As more tech workers struggle with long-term unemployment and stories
circulate about U.S. workers being forced to train their foreign
replacements, disgust is turning to activism. Last month, a group of
Stanford University students posted fliers inside two graduate
dormitories where foreign students live stating that visas are forcing
Americans into unemployment. Some labeled the students "racists" and
"xenophobes."

But some critics of the program say that visa holders are victims, too.
Norman Matloff, professor of computer sciences at the University of
California at Davis, believes the H-1B program abuses foreign workers
but most are too afraid of being sent home or losing their shot at a
green card to complain.

"The fact that I'm critical of the program doesn't mean I have a
problem with the people," said Matloff, who has presented his views on
foreign visas in testimony before Congress.

Many H-1Bs come from cultural backgrounds that teach them to do their
jobs, be respectful and not cause trouble, said Murali Krishna
Devarakonda, president of the Immigrants Support Network, formed in
1998 to deal with problems H-1Bs face. It boasts 18,000 members.

Devarakonda, who came to the U.S. in 1991 on a student visa, later
obtained an H-1B and finally got his green card in 2001, said the
administration of the H-1B visa is contrary to its basic premise--that
employers need foreign workers to fill shortages. He said the law is
written as if it is the foreign workers who need the employers.

"So the law puts our entire fate in the hands of the employer until we
get the green card," he said.

In 2000, Congress made the visa portable so that workers would not feel
trapped in their jobs. But that only solved part of the problem. Jim
Mills, an immigration attorney in Brick, N.J., said most of the H-1B
cases he handles deal with an employer's failure to pay H-1B workers
during down periods or not at all. Unlike a U.S. worker, if an H-1B is
laid off, the employer has to either keep paying his or her salary or
cancel the visa, he said.

"It's in their best interest to not pay these people and have them sit
around. Very often, they get the worker to sign a request for vacation
to get around the law," Mills said.

But making the visa portable allows foreign workers to hop from job to
job, putting them in direct competition with U.S. workers, which
defeats the purpose of the program, Gildea said.

"Before, if they lost their job, they were supposed to go home," he
added.

Technically, they are still supposed to go home but none of the three
federal agencies involved in the H-1B visa approval process enforce
this part of the statute, government officials said. The Labor
Department does investigate complaints by foreign workers against their
employers and awarded back wages to 580 workers last year totaling more
than $4.2 million, according to labor statistics.

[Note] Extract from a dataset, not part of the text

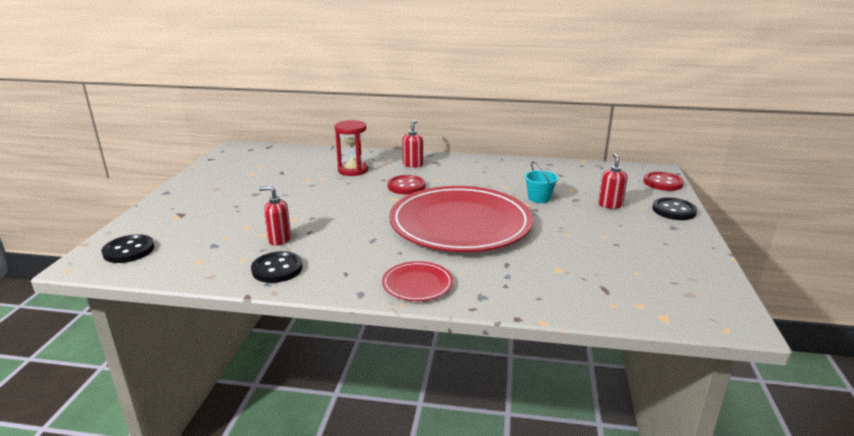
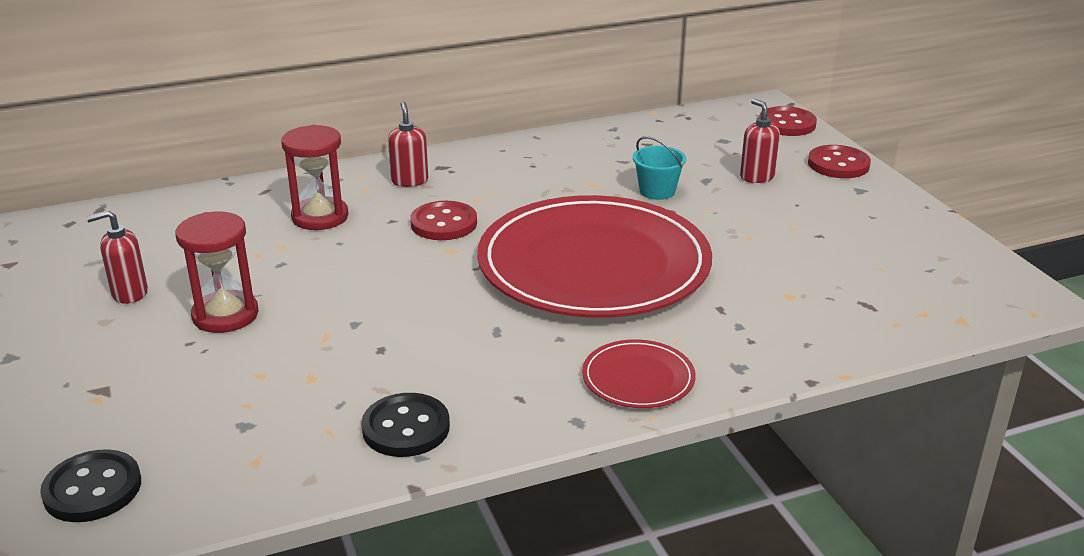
camera: 30 degrees left, 5 degrees up
red soap dispenser [259,186,291,246] -> red soap dispenser moved to [86,210,148,304]
black button [652,197,697,220] -> red button [808,145,871,178]
none -> red hourglass [175,212,258,333]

Of course, tech workers on H-1Bs are being laid off, too. Tim Tsyganko
of the Ukraine remained in the U.S. illegally for more than two months
after being laid off as a network engineer in Dracut, Mass., late
January. He and his wife, Eugenia, are returning to Europe after two
years. He leaves behind his dreams of citizenship and a 15-year-old son
from a previous marriage.

"My money is almost gone. So I can't afford to stay here anymore," said
Tsyganko, who felt he was paid well and loved his job. "I really doubt
I can see (my son) in the future."

In the end, the problem U.S. workers have with the H-1B visa might take
care of itself.

"In India, the job market is better than it is over here," Devarakonda
said. "Many of them are choosing to go back."